Temple Student Government President Bryan Carter insisted last week that these percentages did not represent specific quotas. That analysis is correct if taken for face value, but the situation is hardly so black and white (no pun intended). Those percentages will be implemented within a fixed number, the student body, which is not expected to increase dramatically within the allotted time frame.
Consequently, the admissions department will now be forced to accept certain contingents of each minority group over the next six years in order to uphold the requisite percentages. Considering the percentages that have to be met over a specific time frame while working within the static quantity of incoming Temple students, you have now indirectly established a system of quotas.
These quotas are further exacerbated by the most absurd facet to this proposal – the all-encompassing goal of a campus devoid of an ethnic majority. It’s an ideal plan and in a perfect world, would be a wonderful accomplishment. But in the present day it is nothing more than a fool’s hope.
Even if we were to assume that the United States itself holds no ethnic majority, an idea that has been proposed in the past, constructing a collegiate student body under that same principle would be established of the false pretense that all ethnic groups currently reside upon equal economic footing.
There are other realities that need to be recognized in lieu of this proposal. When the national black population, for instance, hovers around 15 percent, social disadvantages aside, it’s simply not logical to have their total population be close the white population on campus. It’s a matter of practical odds, not race relations, that the majority ethnic group will have more qualified applicants than the minority ethnicity.
This is not to say that all minority applicants will be under-qualified – quite the opposite in fact. Yet in the same manner that it is wrong to place minorities at a disadvantage due to their background, it is immoral to do the same against whites by rejecting them for a potentially less deserving minority applicant on the basis of a quota.

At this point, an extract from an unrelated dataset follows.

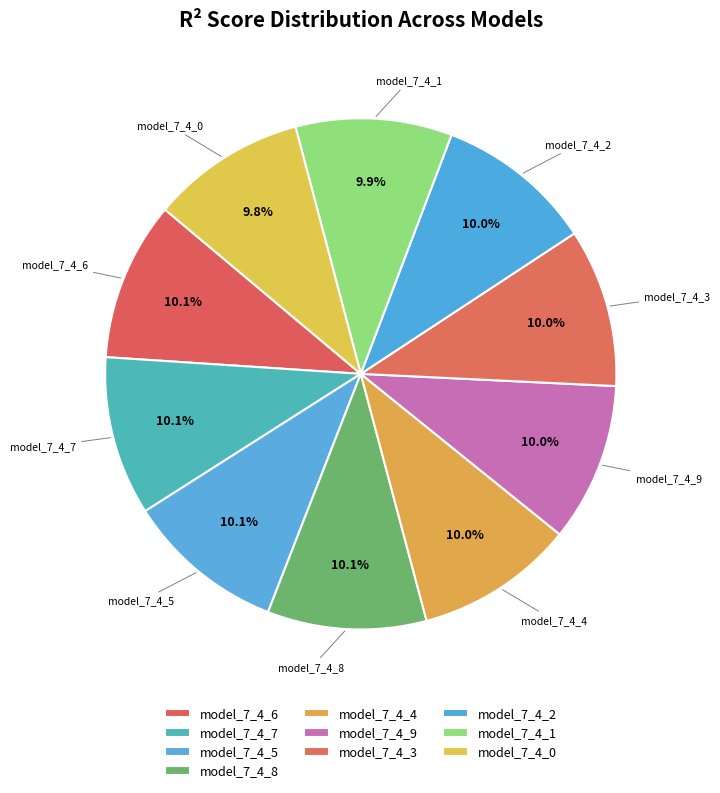

Does model_7_4_0 account for over 50% of the chart?

No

This is not to say that I’m against affirmative action. Anybody who has read my column in the past can attribute to my fervent support of equal rights on all platforms, including affirmative action. It’s an important program that, when run effectively, allows an individual’s intellectual ability to be placed within the context of their school system, and not to be overshadowed by more wealthy whites with far better schooling, opportunities and connections.

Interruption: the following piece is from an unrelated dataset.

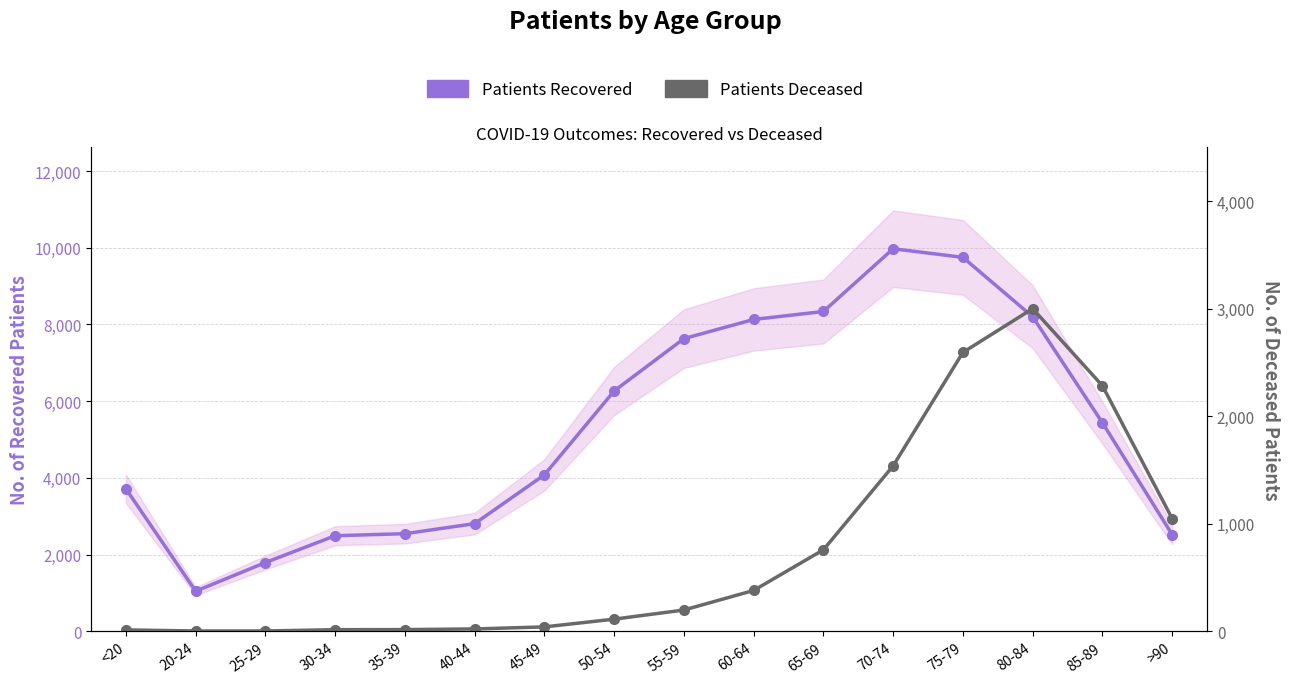

How many categories are shown in the chart?

16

But a line needs to be drawn when it begins to function as a free pass. Diversity is a great pillar upon which this nation was built. But it only functions positively when working in conjunction with assimilation – an integral mindset that can be neither forced nor cheapened.
In the very same way that it’s wrong to discriminate against minorities for their economic status and previous educational training, it’s immoral to discriminate against whites by rejecting them simply so that potentially less deserving minority applicants can be accepted to meet a quota.
Instead of promoting the acceptance of underqualified minority applicants without the academic skills to succeed in college, the admirable energy of these student organizations should be redirected to advocating improved school funding and educational reform. When high school seniors are accepted to Temple University, it should be based on their merit and not the color of their skin.